Patients could withdraw from this study at any time with the
assurance of no unfavorable impact on their medical care. All
diagnostic tests and treatment decisions were made at the discretion
of clinicians, with no tests, treatments, or investigations performed
as part of this study. Patients were provided the treatment at no
cost and were not compensated for their participation in the study.

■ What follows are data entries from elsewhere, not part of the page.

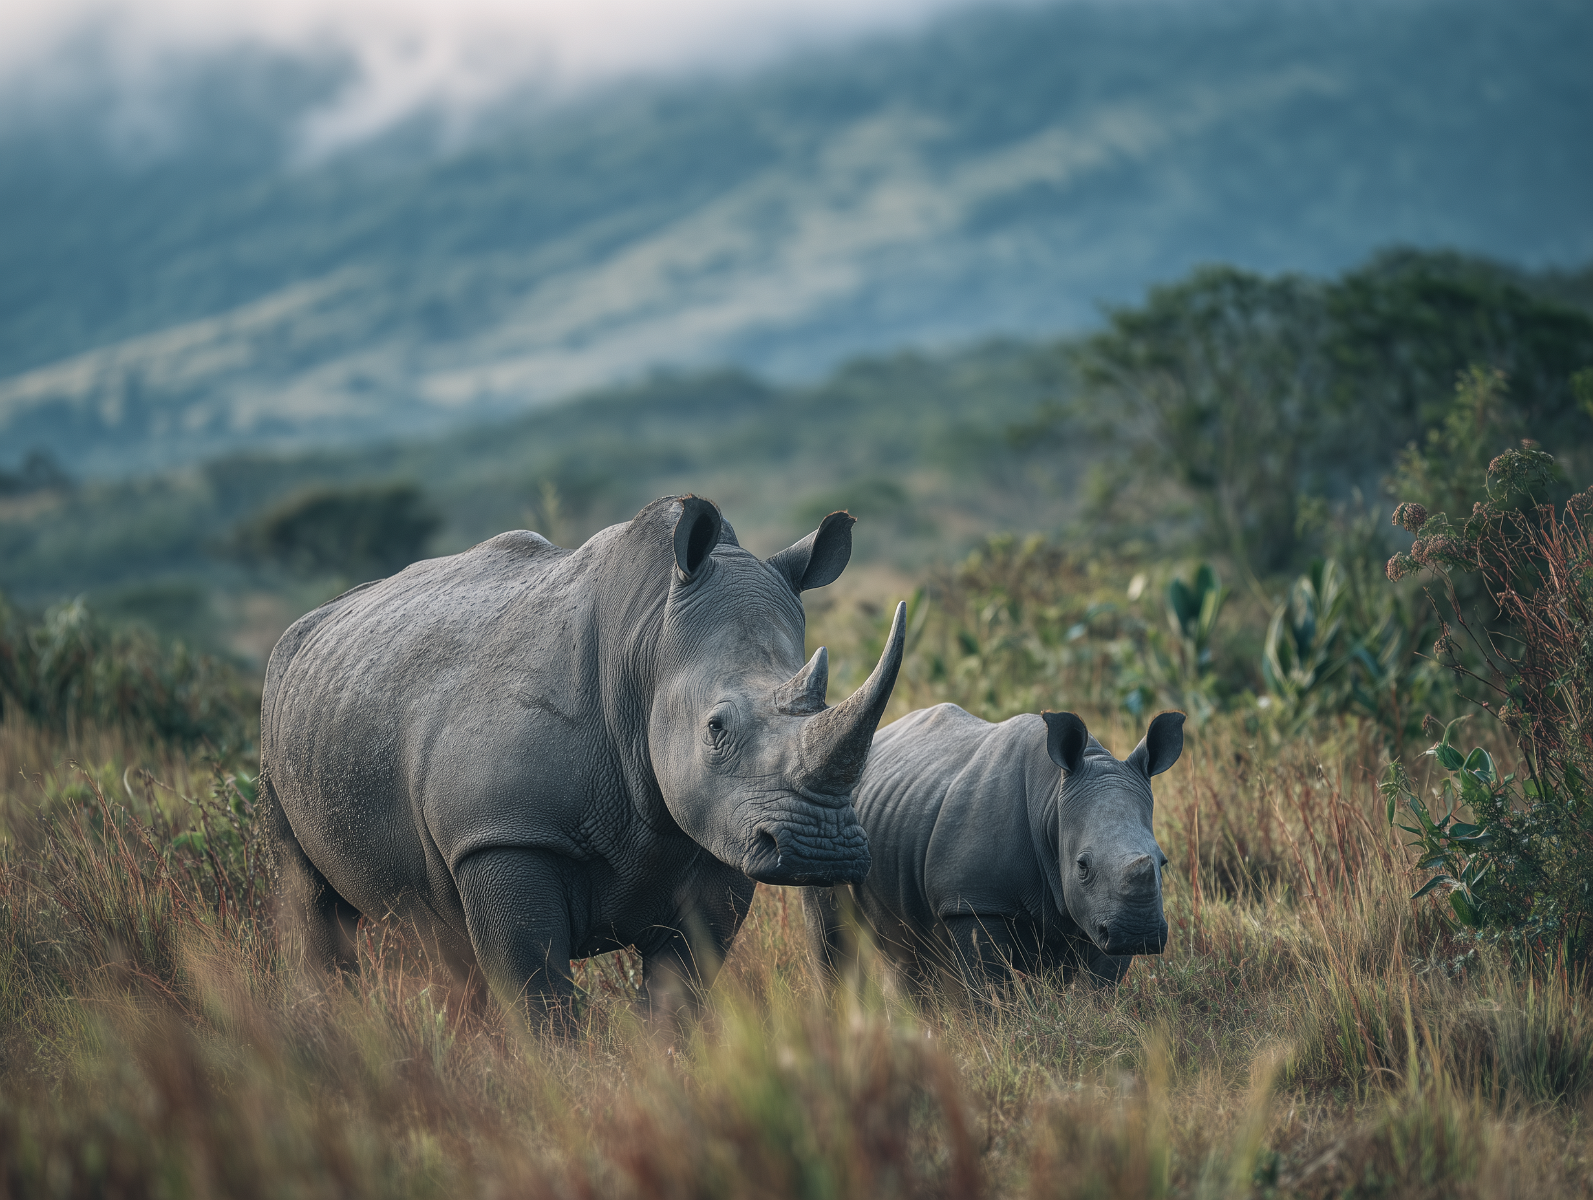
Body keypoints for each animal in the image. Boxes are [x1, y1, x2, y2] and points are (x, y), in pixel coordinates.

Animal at [260, 495, 906, 1020]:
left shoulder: (719, 833)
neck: (646, 642)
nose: (823, 849)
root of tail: (306, 624)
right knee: (309, 898)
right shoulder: (501, 833)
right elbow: (538, 992)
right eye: (716, 728)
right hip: (278, 700)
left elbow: (679, 992)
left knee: (440, 935)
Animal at [803, 704, 1183, 994]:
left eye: (1163, 862)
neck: (1052, 802)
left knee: (908, 951)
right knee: (833, 938)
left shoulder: (1103, 918)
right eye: (1082, 866)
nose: (1139, 933)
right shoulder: (973, 901)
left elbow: (1098, 988)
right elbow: (992, 991)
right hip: (825, 816)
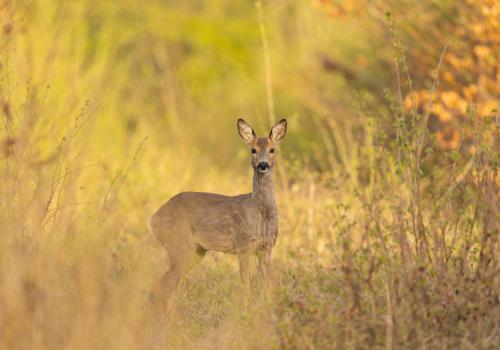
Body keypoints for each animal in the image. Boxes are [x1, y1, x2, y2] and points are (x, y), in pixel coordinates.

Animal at [148, 117, 288, 314]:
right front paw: (245, 313)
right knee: (163, 285)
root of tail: (152, 219)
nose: (263, 165)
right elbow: (245, 285)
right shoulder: (243, 245)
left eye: (272, 149)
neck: (260, 215)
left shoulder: (266, 248)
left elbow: (269, 287)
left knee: (163, 284)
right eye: (253, 149)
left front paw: (272, 313)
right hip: (179, 245)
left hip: (196, 251)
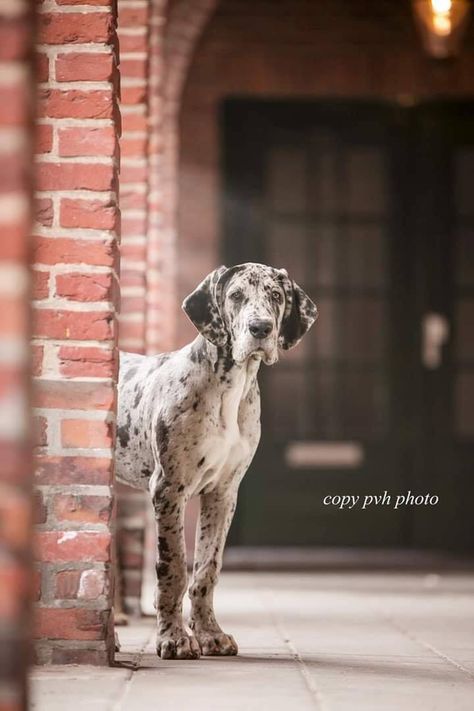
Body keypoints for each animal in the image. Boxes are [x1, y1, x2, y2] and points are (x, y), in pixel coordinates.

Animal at [115, 262, 316, 660]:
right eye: (235, 295)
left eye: (276, 295)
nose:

The study protocol was approved by ADVARRA institutional
review board and was performed in full accordance with the rules
of the Health Insurance Portability and Accountability Act of 1996
(HIPAA) and the principles of the declaration of Helsinki and the
international council of Harmonisation/GCP. All patients gave
informed and written consent.
Topical Intervention
The active, non-invasive, 2 x 2 inch non-pharmacological patches
are embedded with proprietary sensory pattern imprints and
incorporate haptic vibrotactile trigger technology (VTT). The
active patches contain no drug or energy source. There is an
adhesive backing on one side of the active patch. Patients in the
treatment group were instructed to wear one patch near the site
of pain and replace the patch each day (SEE PICTURE 1). The
non-active patches look similar to the active patches but do not
incorporate the haptic vibrotactile trigger technology (VTT).
Duration of Pain Relief
At day 14, patients were asked how long it took for the pain to
return once they removed the patch. Approximately 10% of
patients reported that their pain did not return after they removed
the patch; 44% of patients (65/148) reported that it took longer
than one day for the pain to return after patch removal, and 31/148
(21%) of patients reported that pain was still absent after 2 hours
of removing the patch.
Safety
Patients reported no adverse skin reactions or serious adverse
events while being treated with the pain relief patch.